With no security, no clean water, no fuel, and food that, even if available, is often too expensive for most to even purchase, there is no denying the magnitude of the situation on the ground. Even before the latest shutdown, more than four million Haitians were facing severe hunger. Now, stories of families going days without eating or drinking anything have become common. “Nou bezwen yon souf” has become a common refrain in Haiti — “We need a breath.” With a state that has abandoned and excluded the majority of the population, and who many see as ultimately behind the violence perpetrated by armed groups, many have little faith in a short-term local solution led by their own government or others among the traditional political class.
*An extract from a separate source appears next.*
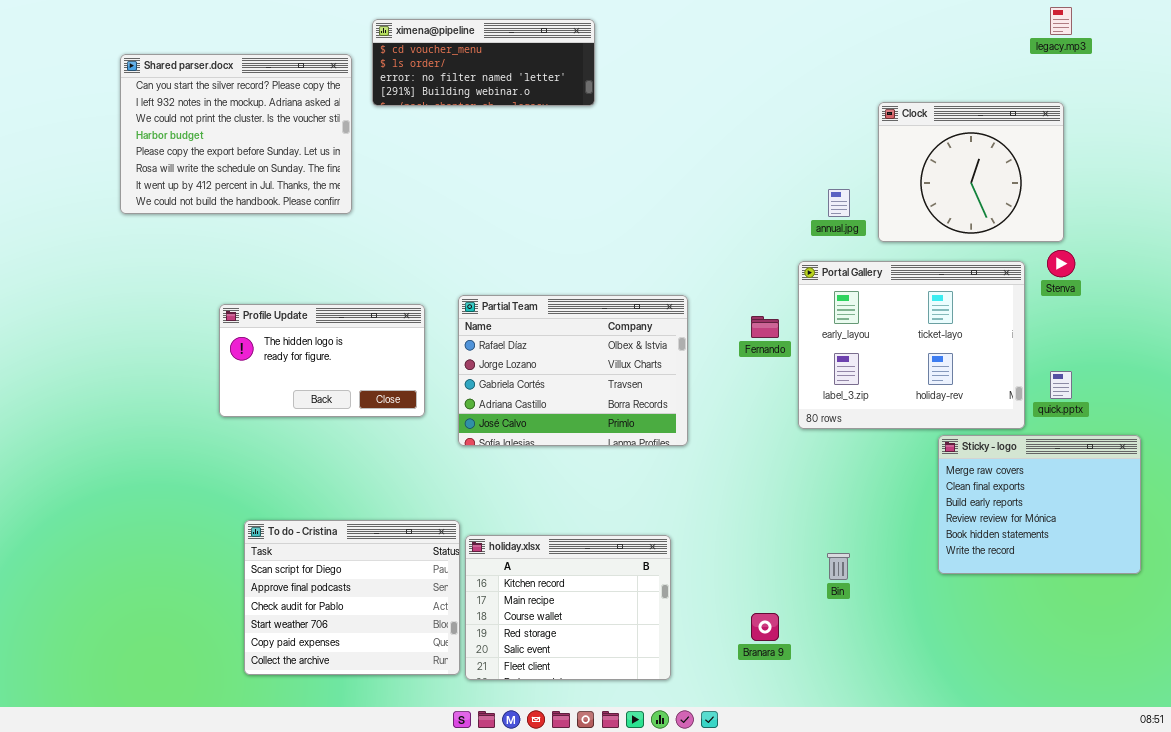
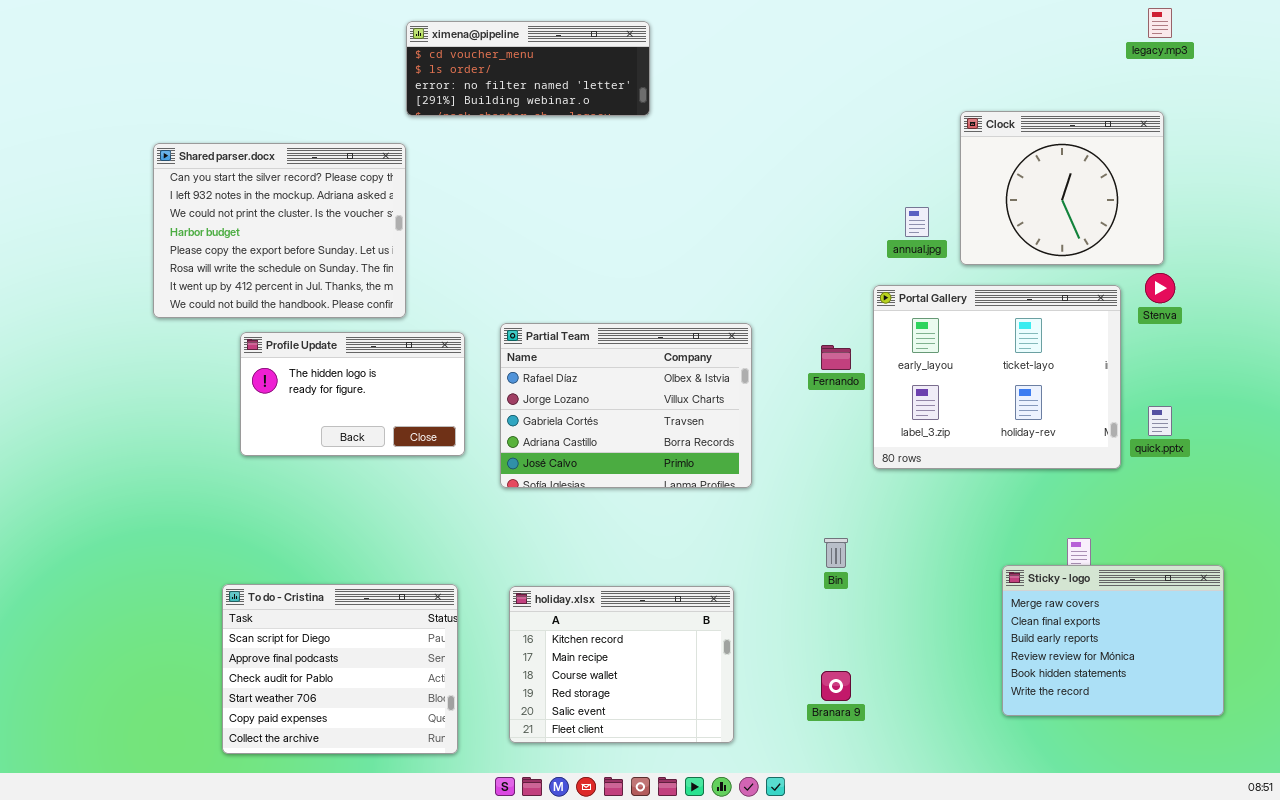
Shared parser.docx: [120,54,352,214] -> [153,143,406,318], moved
Sticky - logo: [938,435,1141,574] -> [1002,565,1224,716], moved
To do - Cristina: [244,520,460,675] -> [222,584,458,754], moved
Bin: [827,553,850,580] -> [824,538,848,568], moved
But, when I asked my friend if his opinion would change if the military intervened and Henry remained in power, his answer was just as clear. That, he explained, would be problematic. “Anything and everything bad could happen if they kept Henry in power,” he said.
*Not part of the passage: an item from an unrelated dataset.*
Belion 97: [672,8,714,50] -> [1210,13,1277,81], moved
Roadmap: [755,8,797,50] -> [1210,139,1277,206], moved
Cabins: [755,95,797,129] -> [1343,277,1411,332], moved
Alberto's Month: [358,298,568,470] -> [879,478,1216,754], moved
While the talk of foreign troops has been framed almost exclusively as a response to the humanitarian situation, it is impossible to divorce such a mission from the nation’s politics. And while there is no doubt that government officials and members of the elite are funding much of the insecurity throughout the country, not all are working toward the same objective. Comments like those of the NSC’s Juan Gonzalez make it seem as if such actions are meant to undermine Henry, but in many ways, the violence and humanitarian crisis are playing right into the hands of Henry and other factions of the elite who also see their interests as threatened by the popular uprising. It would be naïve to think that certain actors are not stoking the crisis in order to justify a foreign intervention that, they believe, would protect the status quo — a brutally unequal status quo that lies at the root of the current situation.
It is during times of great upheaval that foreign powers have historically intervened in Haiti, in 1915, 1994, 2004, and 2010. But in each instance, the intervention ended up serving the interests of the US and a small local elite. Security is necessary, but security for whom? “Every time there’s intervention the same system stays in place,” Louis-Henri Mars, who runs a peacebuilding organization in Port-au-Prince, told The Guardian.
Now, if the international community does send troops to Haiti, the “legitimacy” of such an operation would stem from the authorization of Henry, making him an indispensable part of any political negotiation. Meanwhile, the urgency of the situation on the ground is putting added pressure on Henry’s opponents to make concessions part of any deal.
On October 13, the Associated Press obtained a copy of the US-backed resolution to be discussed in the coming days at the UN. In addition to sanctioning Chérizier, the G9 leader — who has already been under US sanctions since 2020 — the resolution “encourages ‘the immediate deployment of a multinational rapid action force’ to support the Haitian National Police.”
There are already conversations taking place about who would lead such a force and what its composition, mandate, and timing would really be. The specifics of the latest foreign military intervention in Haiti remain to be seen, but even putting it on the table appears to be serving the interests of those seeking to prop up an inherently unsustainable status quo.